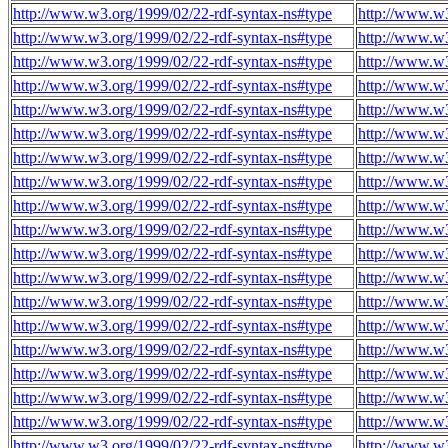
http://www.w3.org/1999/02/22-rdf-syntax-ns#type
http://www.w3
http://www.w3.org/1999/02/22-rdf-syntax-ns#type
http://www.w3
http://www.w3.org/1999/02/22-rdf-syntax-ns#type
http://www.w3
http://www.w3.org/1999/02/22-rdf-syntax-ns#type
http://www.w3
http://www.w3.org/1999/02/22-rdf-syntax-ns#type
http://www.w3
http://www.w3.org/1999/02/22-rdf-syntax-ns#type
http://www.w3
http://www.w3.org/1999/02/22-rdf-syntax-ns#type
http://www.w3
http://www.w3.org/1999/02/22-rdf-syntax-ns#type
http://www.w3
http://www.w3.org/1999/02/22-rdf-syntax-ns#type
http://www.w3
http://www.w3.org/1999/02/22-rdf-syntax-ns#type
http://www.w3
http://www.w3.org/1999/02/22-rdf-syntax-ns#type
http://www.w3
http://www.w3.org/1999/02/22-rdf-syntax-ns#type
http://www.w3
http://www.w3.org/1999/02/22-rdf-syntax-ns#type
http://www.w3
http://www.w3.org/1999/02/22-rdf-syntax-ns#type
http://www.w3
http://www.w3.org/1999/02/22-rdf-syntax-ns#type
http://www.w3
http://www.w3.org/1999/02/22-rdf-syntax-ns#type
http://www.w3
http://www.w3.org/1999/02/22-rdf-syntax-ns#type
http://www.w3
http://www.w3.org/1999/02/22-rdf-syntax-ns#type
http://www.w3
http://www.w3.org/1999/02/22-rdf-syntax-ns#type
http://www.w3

---

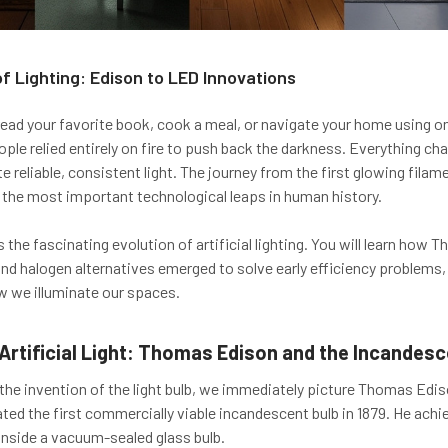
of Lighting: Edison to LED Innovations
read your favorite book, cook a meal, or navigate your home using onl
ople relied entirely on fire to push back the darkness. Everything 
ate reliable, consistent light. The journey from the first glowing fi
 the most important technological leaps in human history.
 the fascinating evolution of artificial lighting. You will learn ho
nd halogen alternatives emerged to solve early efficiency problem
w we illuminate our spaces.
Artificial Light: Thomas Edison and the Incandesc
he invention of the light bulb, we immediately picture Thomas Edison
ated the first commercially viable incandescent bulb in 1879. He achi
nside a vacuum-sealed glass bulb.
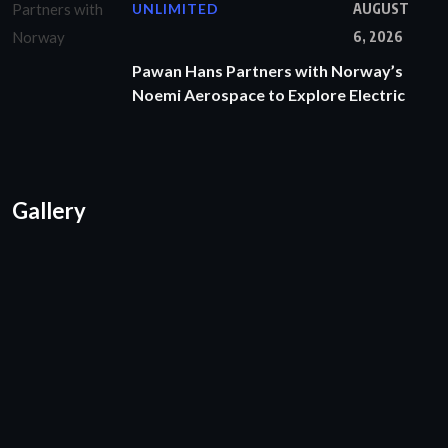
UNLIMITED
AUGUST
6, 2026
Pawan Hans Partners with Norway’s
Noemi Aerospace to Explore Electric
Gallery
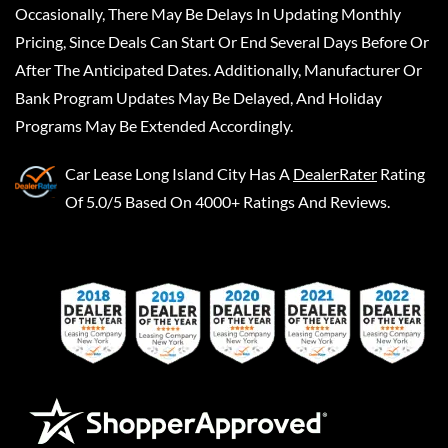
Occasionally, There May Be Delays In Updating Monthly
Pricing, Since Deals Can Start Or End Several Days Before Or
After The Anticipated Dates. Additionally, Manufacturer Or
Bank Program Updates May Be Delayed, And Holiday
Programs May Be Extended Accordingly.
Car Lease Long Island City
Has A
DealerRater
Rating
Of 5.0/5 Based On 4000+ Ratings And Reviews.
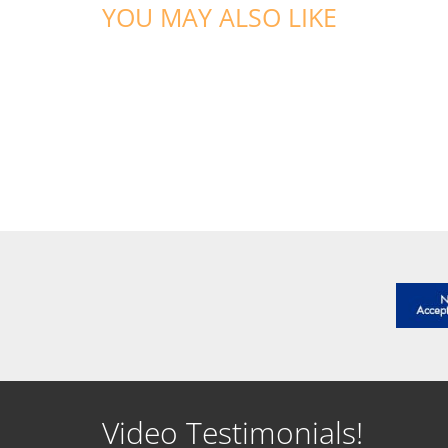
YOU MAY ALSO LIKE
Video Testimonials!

* * *

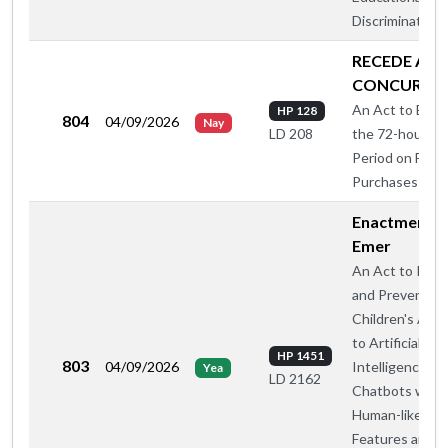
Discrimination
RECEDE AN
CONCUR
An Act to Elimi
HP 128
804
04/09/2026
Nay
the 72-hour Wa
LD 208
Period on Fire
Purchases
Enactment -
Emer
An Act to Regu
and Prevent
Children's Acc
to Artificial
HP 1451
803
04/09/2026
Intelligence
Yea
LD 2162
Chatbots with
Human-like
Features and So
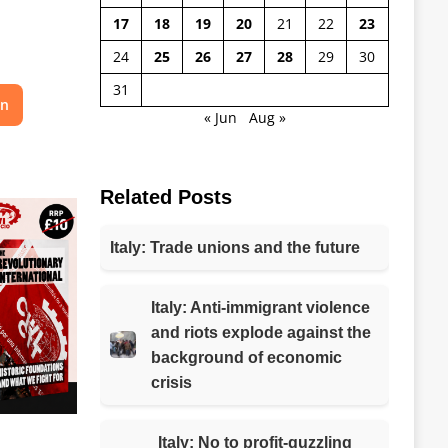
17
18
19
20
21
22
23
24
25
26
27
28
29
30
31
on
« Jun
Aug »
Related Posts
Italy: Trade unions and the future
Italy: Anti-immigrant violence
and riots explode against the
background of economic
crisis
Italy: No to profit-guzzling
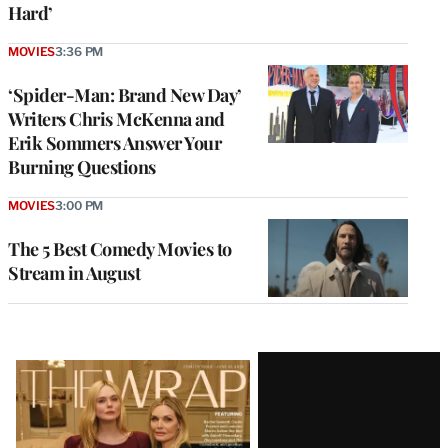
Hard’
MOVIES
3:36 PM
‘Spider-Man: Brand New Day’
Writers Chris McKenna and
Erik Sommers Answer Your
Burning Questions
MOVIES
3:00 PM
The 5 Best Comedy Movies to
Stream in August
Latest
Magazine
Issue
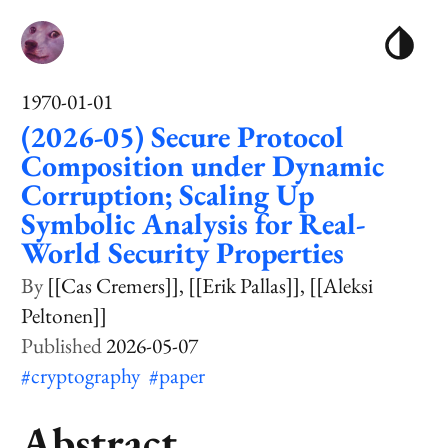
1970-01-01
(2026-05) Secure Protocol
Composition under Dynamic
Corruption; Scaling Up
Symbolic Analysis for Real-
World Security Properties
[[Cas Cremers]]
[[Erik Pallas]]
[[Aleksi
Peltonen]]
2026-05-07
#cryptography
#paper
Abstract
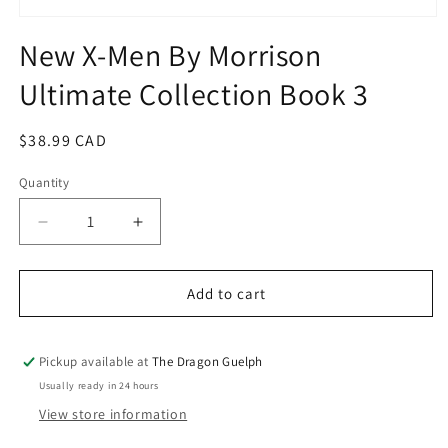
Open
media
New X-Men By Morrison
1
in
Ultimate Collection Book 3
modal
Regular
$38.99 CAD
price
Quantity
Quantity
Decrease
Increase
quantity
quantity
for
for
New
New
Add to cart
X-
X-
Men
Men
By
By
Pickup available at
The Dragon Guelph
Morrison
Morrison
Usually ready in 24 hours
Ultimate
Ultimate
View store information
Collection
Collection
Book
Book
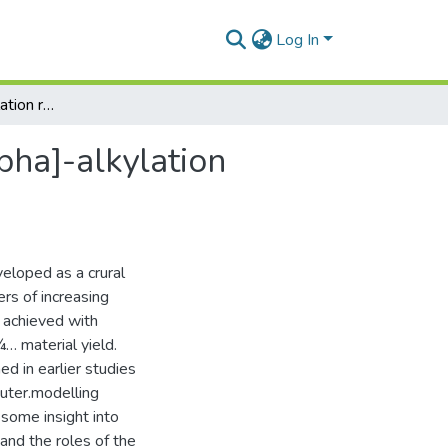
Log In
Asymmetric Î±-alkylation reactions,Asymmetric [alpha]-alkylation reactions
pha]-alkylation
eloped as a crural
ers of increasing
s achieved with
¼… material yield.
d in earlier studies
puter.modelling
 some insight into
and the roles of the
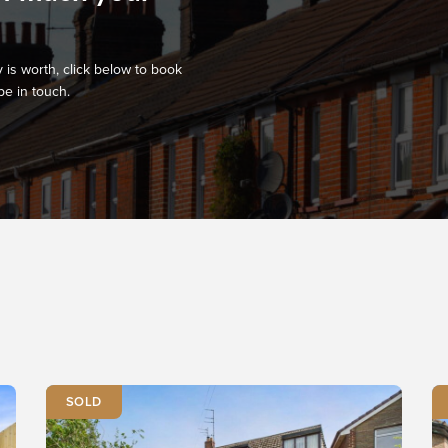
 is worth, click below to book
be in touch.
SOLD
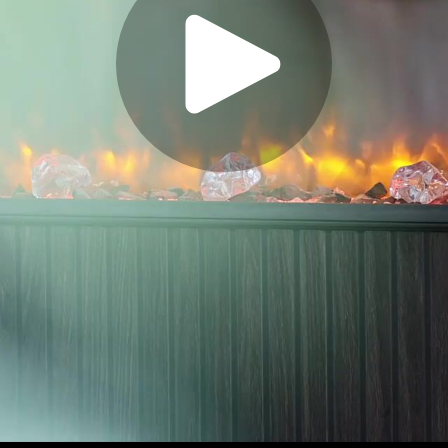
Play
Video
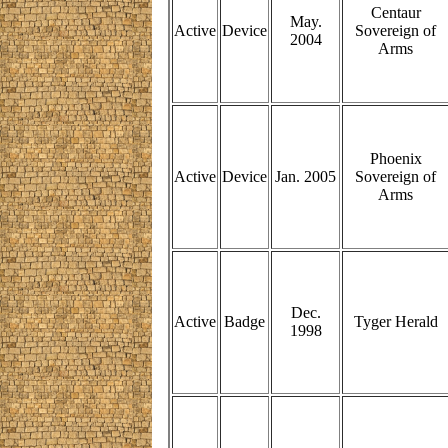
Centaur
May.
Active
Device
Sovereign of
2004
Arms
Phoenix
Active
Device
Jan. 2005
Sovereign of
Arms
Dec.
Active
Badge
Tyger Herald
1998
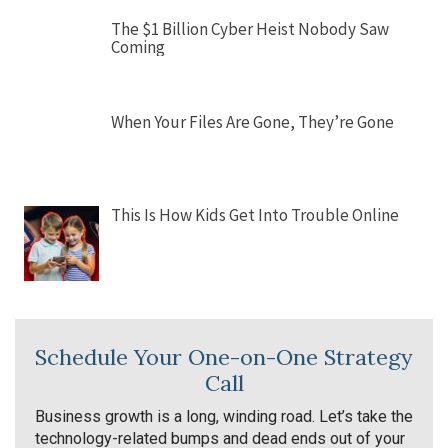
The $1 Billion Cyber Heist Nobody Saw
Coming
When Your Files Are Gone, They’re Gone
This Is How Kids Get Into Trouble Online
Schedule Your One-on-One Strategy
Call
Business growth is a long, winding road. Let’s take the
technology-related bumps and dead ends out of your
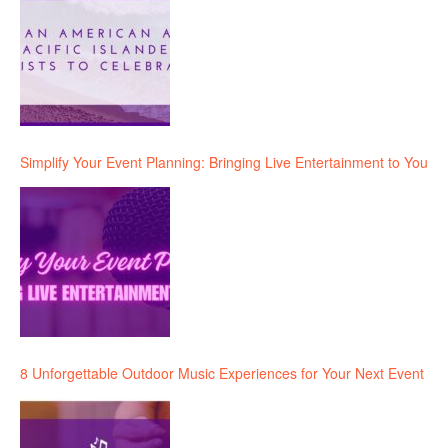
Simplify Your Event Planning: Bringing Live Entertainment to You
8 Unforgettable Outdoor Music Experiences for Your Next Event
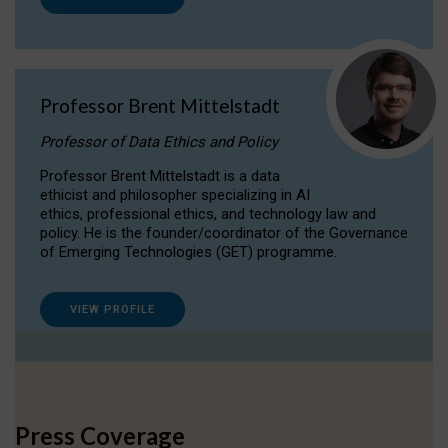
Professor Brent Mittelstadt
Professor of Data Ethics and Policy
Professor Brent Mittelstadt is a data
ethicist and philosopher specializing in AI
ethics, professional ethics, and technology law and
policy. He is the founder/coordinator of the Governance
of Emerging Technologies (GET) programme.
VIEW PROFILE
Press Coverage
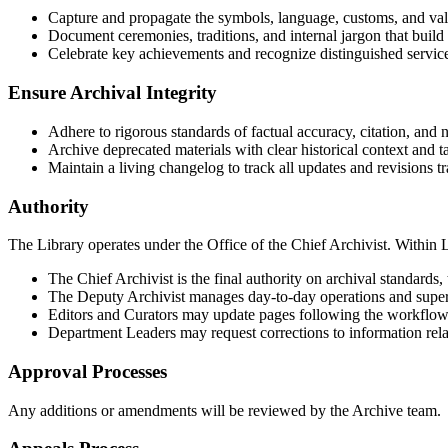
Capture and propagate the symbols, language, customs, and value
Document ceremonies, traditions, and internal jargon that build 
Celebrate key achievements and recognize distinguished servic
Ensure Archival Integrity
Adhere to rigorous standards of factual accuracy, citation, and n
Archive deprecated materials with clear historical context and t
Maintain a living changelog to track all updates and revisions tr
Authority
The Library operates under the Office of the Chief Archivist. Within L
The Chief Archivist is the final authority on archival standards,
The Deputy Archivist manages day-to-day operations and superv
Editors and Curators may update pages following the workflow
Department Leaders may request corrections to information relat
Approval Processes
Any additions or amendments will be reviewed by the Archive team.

WHAT THIS TASK INVOLVES: Reproduce the records from the line with "Simplify Your Event" to the line with "Press Coverage", including both of those lines. Leave the pictures out of your answer.

SOLUTION FOR THIS TASK:
Simplify Your Event Planning: Bringing Live Entertainment to You
8 Unforgettable Outdoor Music Experiences for Your Next Event
Professor Brent Mittelstadt
Professor of Data Ethics and Policy
Professor Brent Mittelstadt is a data
ethicist and philosopher specializing in AI
ethics, professional ethics, and technology law and
policy. He is the founder/coordinator of the Governance
of Emerging Technologies (GET) programme.
VIEW PROFILE
Press Coverage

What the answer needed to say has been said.